Por Ricardo Latgé*
Na última década, a discussão sobre mudanças climáticas ganhou contornos passionais. Adotada agora pela grande mídia, o reducionismo escolhido na atual abordagem catastrofista ambientalista abandona outras agendas altamente relevantes e indissociáveis se estamos, de fato, preocupados com a preservação do planeta e o bem-estar da atual e das futuras gerações. Por exemplo, a imperativa necessidade de eliminar o arsenal atômico; de reverter a lógica consumista; de ter como primazia o transporte público sobre o individual; e de pôr fim à miséria e à fome, o que imporá equalizar o uso de energia entre todos os cidadãos do planeta.
Naturalmente esse futuro mais harmonioso da Humanidade demandará a expansão do uso de todas as fontes de energia, inclusive as fósseis, reservando a estas um percentual progressivamente menor na matriz energética em favor das renováveis e da nuclear. Também exige a realização da compensação por parte dos países desenvolvidos no esforço da redução das Emissões de Gases do Efeito Estufa (GEE), porquanto sua contribuição histórica e por serem os maiores consumidores energéticos per capta.
Em meio a esse debate coloca-se a questão sobre a continuidade da prospecção e o aproveitamento do petróleo das bacias sedimentares brasileiras, tendo como polêmica mais recente a perfuração de um poço pela Petrobras a 500 km de distância da Foz do Amazonas. Não raro, aponta-se para uma aparente contradição do Governo Federal: “para poder parar de poluir, vamos poluir mais?”. Será este dilema real? Será que devemos vagar com a “dúvida” de imputar ao petróleo a responsabilidade de catástrofes climáticas, como a que se abateu sobre o Rio Grande do Sul? Acreditamos que não!
Primeiro porque à luz da “Teoria do Caos”, não é razoável imputar a um único fator a ocorrência de fenômenos catastróficos, já que variáveis imponderáveis, algumas de diminutas magnitudes, podem levar a resultados surpreendentes em sistemas dinâmicos.
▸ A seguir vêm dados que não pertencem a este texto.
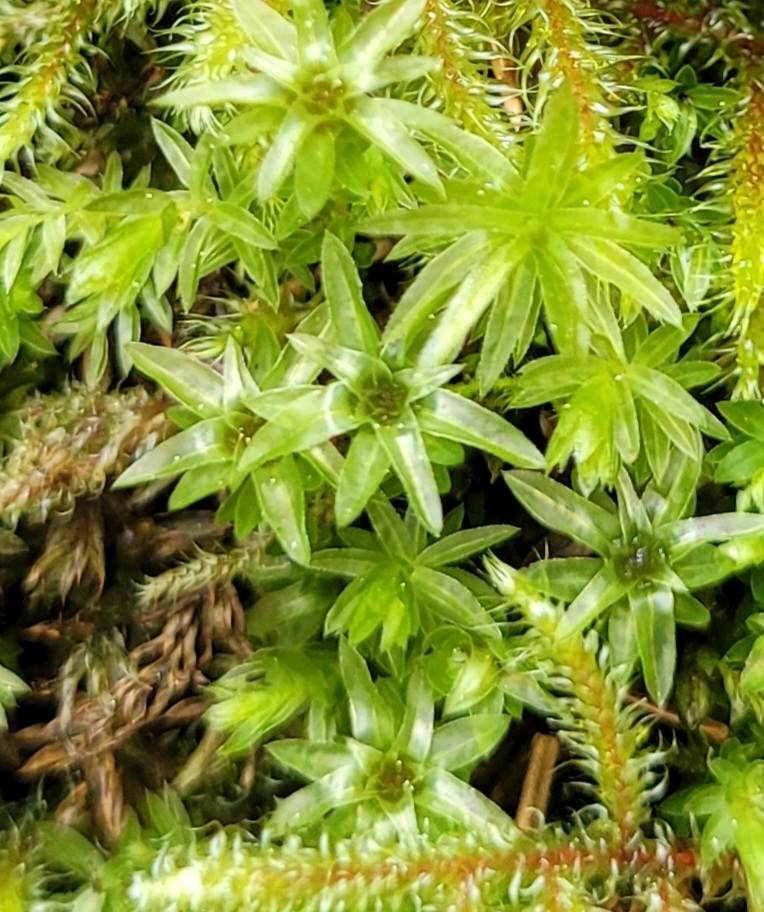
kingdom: Plantae
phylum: Bryophyta
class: Bryopsida
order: Bryales
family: Mniaceae
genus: Mnium
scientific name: Mnium hornum
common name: Swan's-neck leafy moss
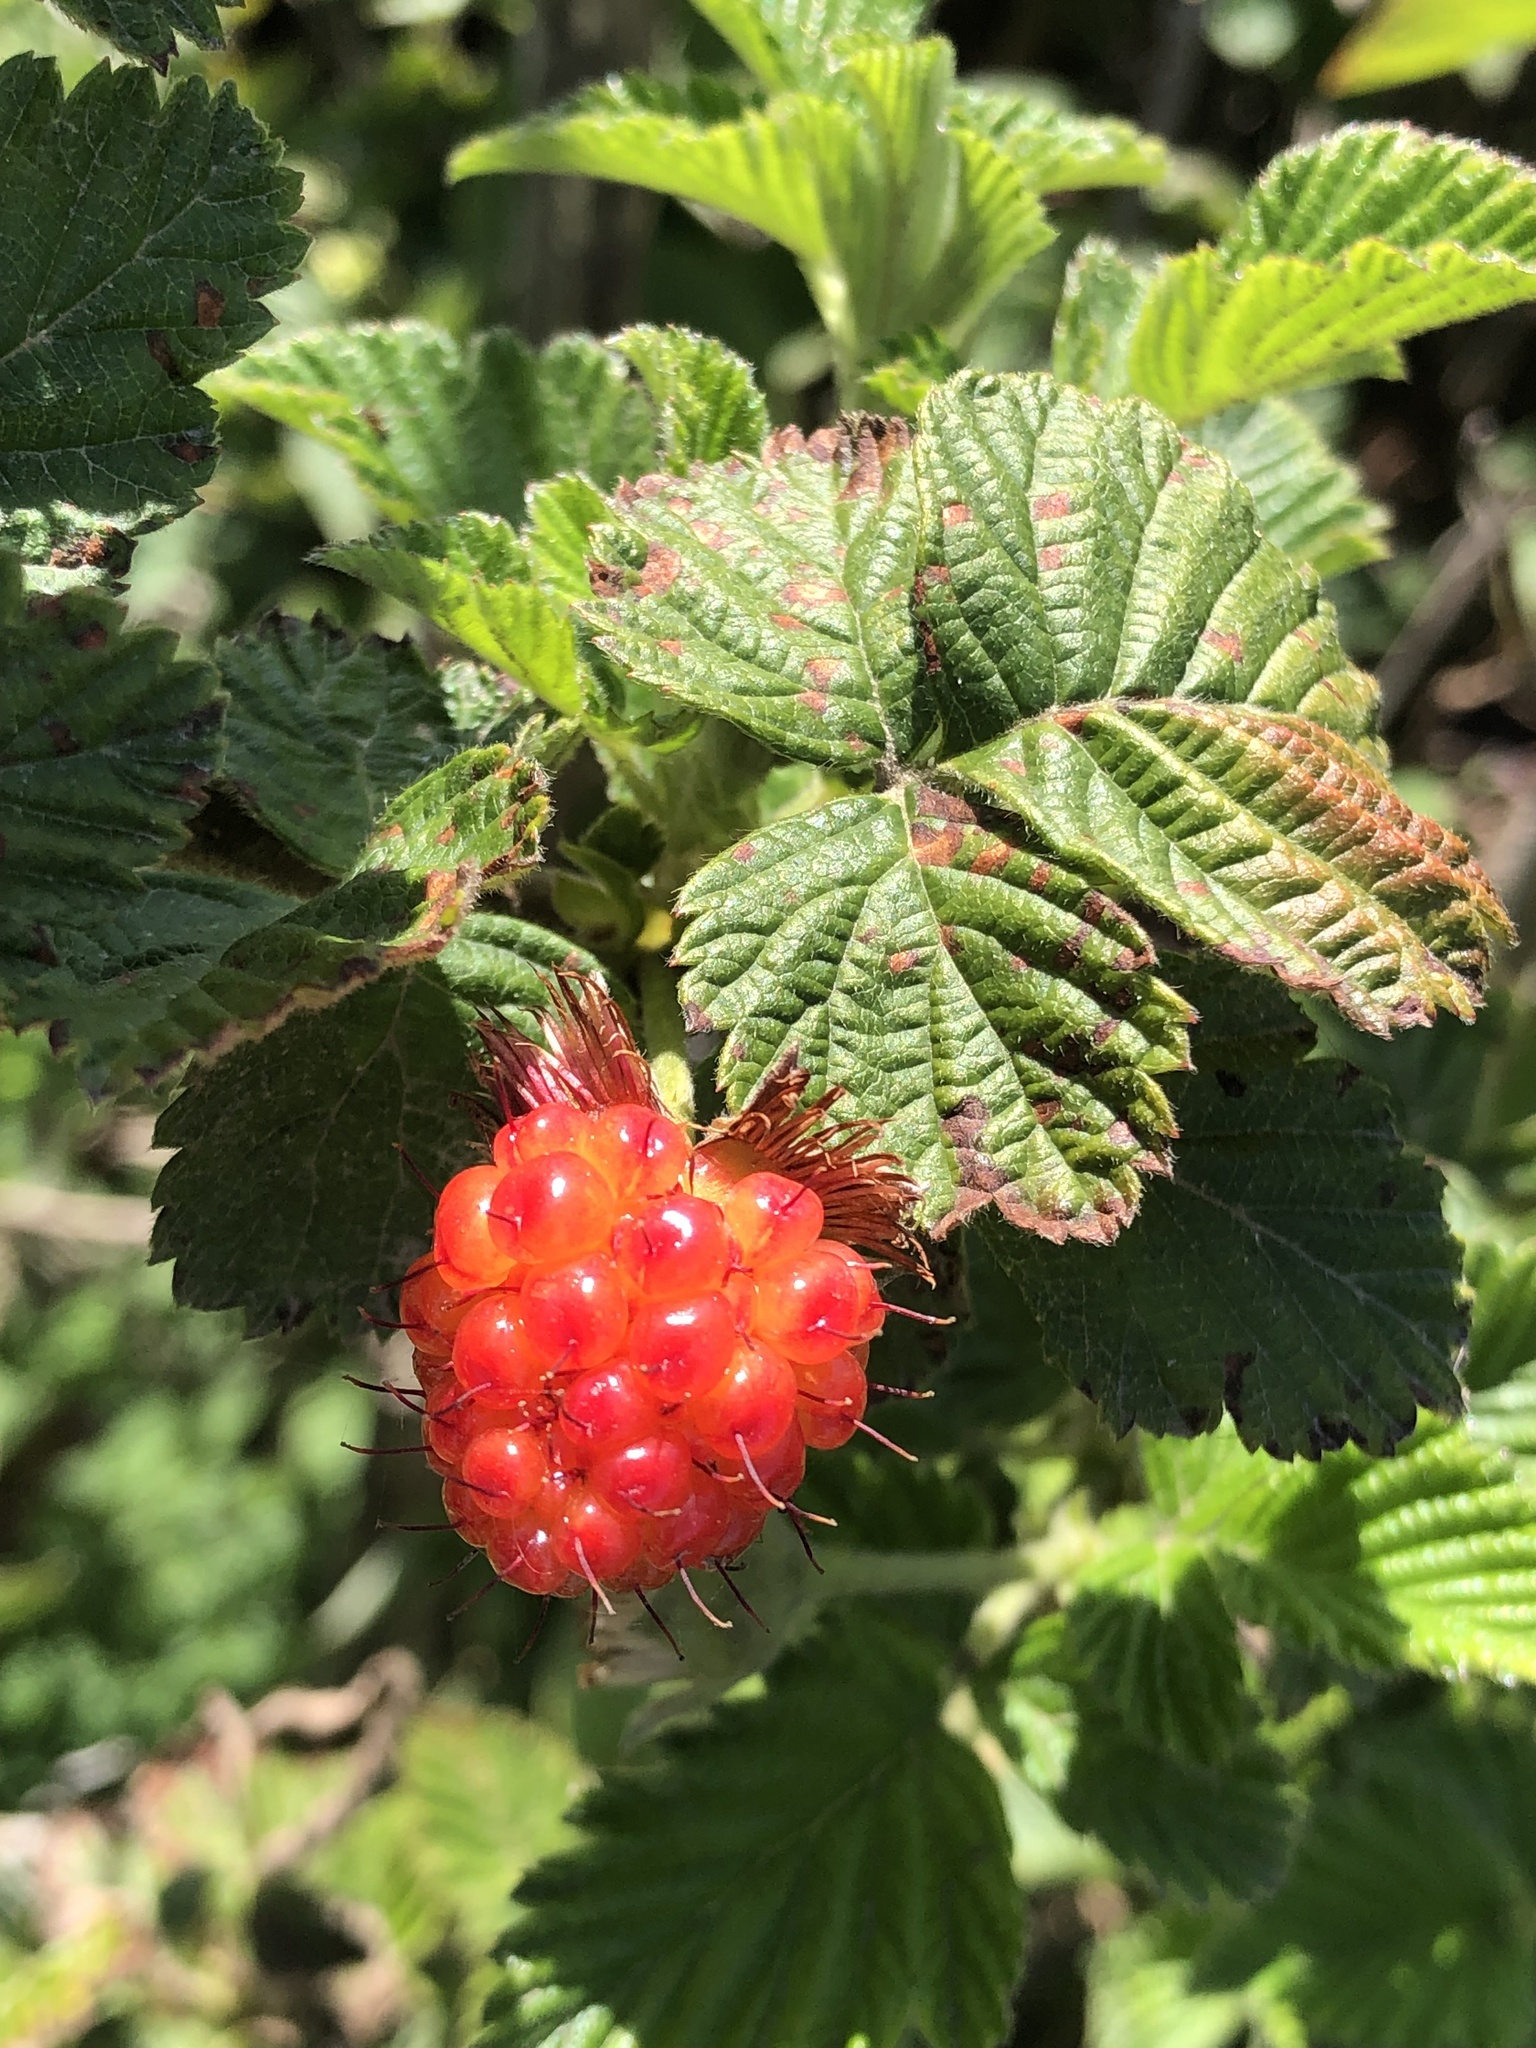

Observando os números de 2022, relacionados às emissões de GEE no Brasil1, constatamos que as atividades de Exploração e Produção de petróleo e de Refino contribuíram, cada uma delas, com somente 1% do total das emissões. São valores irrisórios frente aos 48% associados à Mudança de Uso da Terra e Floresta, e 27% da Agropecuária2 (Fig. 1). O mapa mostrado na figura 2 não deixa dúvidas de que está no campo o desafio da redução das emissões, notadamente por meio do combate ao desmatamento.
Detalhamento da origem das emissões de GEE3
Emissões de GEE por estado
A contribuição do transporte na emissão de GEE também é relevante, 18%. Este é um segmento que se adotadas políticas públicas que preconizem a opção pelo transporte de massa e qualidade nas cidades brasileiras poderemos dar uma contribuição rápida para a redução das emissões, além de educar a sociedade para a preservação do planeta apoiado em soluções coletivas.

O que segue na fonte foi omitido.